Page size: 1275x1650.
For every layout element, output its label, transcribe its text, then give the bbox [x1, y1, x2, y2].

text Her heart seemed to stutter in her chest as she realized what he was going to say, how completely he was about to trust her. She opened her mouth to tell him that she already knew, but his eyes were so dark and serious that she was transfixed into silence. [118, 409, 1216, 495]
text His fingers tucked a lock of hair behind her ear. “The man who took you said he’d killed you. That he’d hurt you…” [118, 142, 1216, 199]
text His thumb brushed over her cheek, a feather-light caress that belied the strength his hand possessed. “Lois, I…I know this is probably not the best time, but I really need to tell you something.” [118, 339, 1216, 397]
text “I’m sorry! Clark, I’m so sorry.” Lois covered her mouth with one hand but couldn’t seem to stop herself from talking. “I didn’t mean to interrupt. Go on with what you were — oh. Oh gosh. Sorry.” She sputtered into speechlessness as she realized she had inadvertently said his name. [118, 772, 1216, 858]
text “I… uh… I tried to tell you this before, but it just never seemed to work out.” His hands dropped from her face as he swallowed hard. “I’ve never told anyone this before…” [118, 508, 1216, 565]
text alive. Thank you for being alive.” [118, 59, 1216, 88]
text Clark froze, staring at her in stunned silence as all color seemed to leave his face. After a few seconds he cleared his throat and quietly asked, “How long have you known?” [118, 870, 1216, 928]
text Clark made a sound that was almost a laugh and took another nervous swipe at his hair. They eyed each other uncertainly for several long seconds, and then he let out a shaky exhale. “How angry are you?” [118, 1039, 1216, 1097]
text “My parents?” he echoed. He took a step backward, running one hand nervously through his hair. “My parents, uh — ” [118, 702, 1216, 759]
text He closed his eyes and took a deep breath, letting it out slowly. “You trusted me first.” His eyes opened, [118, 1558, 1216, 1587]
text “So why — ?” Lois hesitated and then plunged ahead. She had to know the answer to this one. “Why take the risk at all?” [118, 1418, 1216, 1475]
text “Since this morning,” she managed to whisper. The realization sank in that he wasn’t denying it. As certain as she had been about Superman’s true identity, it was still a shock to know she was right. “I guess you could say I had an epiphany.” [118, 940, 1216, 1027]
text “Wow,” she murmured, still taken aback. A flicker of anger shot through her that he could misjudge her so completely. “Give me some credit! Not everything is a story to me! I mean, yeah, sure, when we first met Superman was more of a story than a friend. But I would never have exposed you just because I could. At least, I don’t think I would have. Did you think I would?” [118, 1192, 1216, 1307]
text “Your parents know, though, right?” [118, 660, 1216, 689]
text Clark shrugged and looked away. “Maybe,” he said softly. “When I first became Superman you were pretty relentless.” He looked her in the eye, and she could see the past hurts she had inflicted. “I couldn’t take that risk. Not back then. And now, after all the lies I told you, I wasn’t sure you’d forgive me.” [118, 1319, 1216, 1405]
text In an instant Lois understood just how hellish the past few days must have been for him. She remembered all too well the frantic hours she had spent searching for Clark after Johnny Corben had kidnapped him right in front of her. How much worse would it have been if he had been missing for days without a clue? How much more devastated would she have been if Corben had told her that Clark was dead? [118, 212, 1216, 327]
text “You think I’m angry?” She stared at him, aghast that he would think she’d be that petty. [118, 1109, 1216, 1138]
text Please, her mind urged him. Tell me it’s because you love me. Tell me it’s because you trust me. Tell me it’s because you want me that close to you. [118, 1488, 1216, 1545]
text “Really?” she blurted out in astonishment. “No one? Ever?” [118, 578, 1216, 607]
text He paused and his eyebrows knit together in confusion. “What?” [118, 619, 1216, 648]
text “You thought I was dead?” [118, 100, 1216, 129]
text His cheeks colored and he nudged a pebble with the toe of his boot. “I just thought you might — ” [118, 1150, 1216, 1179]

************

EXERCISE PROMPT
Reproduce the data above line for line, with no changes at all.

ANSWER TO THIS PROBLEM
Page size: 1275x1650.
For every layout element, output its label, transcribe its text, then give the bbox [x1, y1, x2, y2].

text Her heart seemed to stutter in her chest as she realized what he was going to say, how completely he was about to trust her. She opened her mouth to tell him that she already knew, but his eyes were so dark and serious that she was transfixed into silence. [118, 409, 1216, 495]
text His fingers tucked a lock of hair behind her ear. “The man who took you said he’d killed you. That he’d hurt you…” [118, 142, 1216, 199]
text His thumb brushed over her cheek, a feather-light caress that belied the strength his hand possessed. “Lois, I…I know this is probably not the best time, but I really need to tell you something.” [118, 339, 1216, 397]
text “I’m sorry! Clark, I’m so sorry.” Lois covered her mouth with one hand but couldn’t seem to stop herself from talking. “I didn’t mean to interrupt. Go on with what you were — oh. Oh gosh. Sorry.” She sputtered into speechlessness as she realized she had inadvertently said his name. [118, 772, 1216, 858]
text “I… uh… I tried to tell you this before, but it just never seemed to work out.” His hands dropped from her face as he swallowed hard. “I’ve never told anyone this before…” [118, 508, 1216, 565]
text alive. Thank you for being alive.” [118, 59, 1216, 88]
text Clark froze, staring at her in stunned silence as all color seemed to leave his face. After a few seconds he cleared his throat and quietly asked, “How long have you known?” [118, 870, 1216, 928]
text Clark made a sound that was almost a laugh and took another nervous swipe at his hair. They eyed each other uncertainly for several long seconds, and then he let out a shaky exhale. “How angry are you?” [118, 1039, 1216, 1097]
text “My parents?” he echoed. He took a step backward, running one hand nervously through his hair. “My parents, uh — ” [118, 702, 1216, 759]
text He closed his eyes and took a deep breath, letting it out slowly. “You trusted me first.” His eyes opened, [118, 1558, 1216, 1587]
text “So why — ?” Lois hesitated and then plunged ahead. She had to know the answer to this one. “Why take the risk at all?” [118, 1418, 1216, 1475]
text “Since this morning,” she managed to whisper. The realization sank in that he wasn’t denying it. As certain as she had been about Superman’s true identity, it was still a shock to know she was right. “I guess you could say I had an epiphany.” [118, 940, 1216, 1027]
text “Wow,” she murmured, still taken aback. A flicker of anger shot through her that he could misjudge her so completely. “Give me some credit! Not everything is a story to me! I mean, yeah, sure, when we first met Superman was more of a story than a friend. But I would never have exposed you just because I could. At least, I don’t think I would have. Did you think I would?” [118, 1192, 1216, 1307]
text “Your parents know, though, right?” [118, 660, 1216, 689]
text Clark shrugged and looked away. “Maybe,” he said softly. “When I first became Superman you were pretty relentless.” He looked her in the eye, and she could see the past hurts she had inflicted. “I couldn’t take that risk. Not back then. And now, after all the lies I told you, I wasn’t sure you’d forgive me.” [118, 1319, 1216, 1405]
text In an instant Lois understood just how hellish the past few days must have been for him. She remembered all too well the frantic hours she had spent searching for Clark after Johnny Corben had kidnapped him right in front of her. How much worse would it have been if he had been missing for days without a clue? How much more devastated would she have been if Corben had told her that Clark was dead? [118, 212, 1216, 327]
text “You think I’m angry?” She stared at him, aghast that he would think she’d be that petty. [118, 1109, 1216, 1138]
text Please, her mind urged him. Tell me it’s because you love me. Tell me it’s because you trust me. Tell me it’s because you want me that close to you. [118, 1488, 1216, 1545]
text “Really?” she blurted out in astonishment. “No one? Ever?” [118, 578, 1216, 607]
text He paused and his eyebrows knit together in confusion. “What?” [118, 619, 1216, 648]
text “You thought I was dead?” [118, 100, 1216, 129]
text His cheeks colored and he nudged a pebble with the toe of his boot. “I just thought you might — ” [118, 1150, 1216, 1179]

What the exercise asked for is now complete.